▸ PROBLEM DESCRIPTION:
Would you copy all lines in the data that contain the word "sewer"?

▸ DATASET RECORDS:
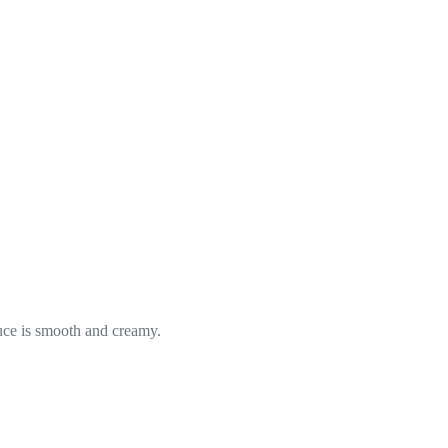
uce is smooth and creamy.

==

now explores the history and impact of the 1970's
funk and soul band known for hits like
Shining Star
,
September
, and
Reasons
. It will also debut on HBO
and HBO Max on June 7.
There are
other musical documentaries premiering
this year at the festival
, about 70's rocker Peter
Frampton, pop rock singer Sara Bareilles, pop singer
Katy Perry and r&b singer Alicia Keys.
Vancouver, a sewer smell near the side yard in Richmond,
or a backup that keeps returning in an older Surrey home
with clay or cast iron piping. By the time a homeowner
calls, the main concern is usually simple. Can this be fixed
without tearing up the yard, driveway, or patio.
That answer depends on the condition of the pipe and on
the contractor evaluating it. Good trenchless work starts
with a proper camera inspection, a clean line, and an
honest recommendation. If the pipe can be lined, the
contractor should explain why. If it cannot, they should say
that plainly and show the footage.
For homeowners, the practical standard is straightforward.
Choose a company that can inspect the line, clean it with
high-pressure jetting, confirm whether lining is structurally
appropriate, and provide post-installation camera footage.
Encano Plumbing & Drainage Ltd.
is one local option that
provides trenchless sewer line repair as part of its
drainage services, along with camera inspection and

▸ TASK OUTPUT:
Vancouver, a sewer smell near the side yard in Richmond,
provides trenchless sewer line repair as part of its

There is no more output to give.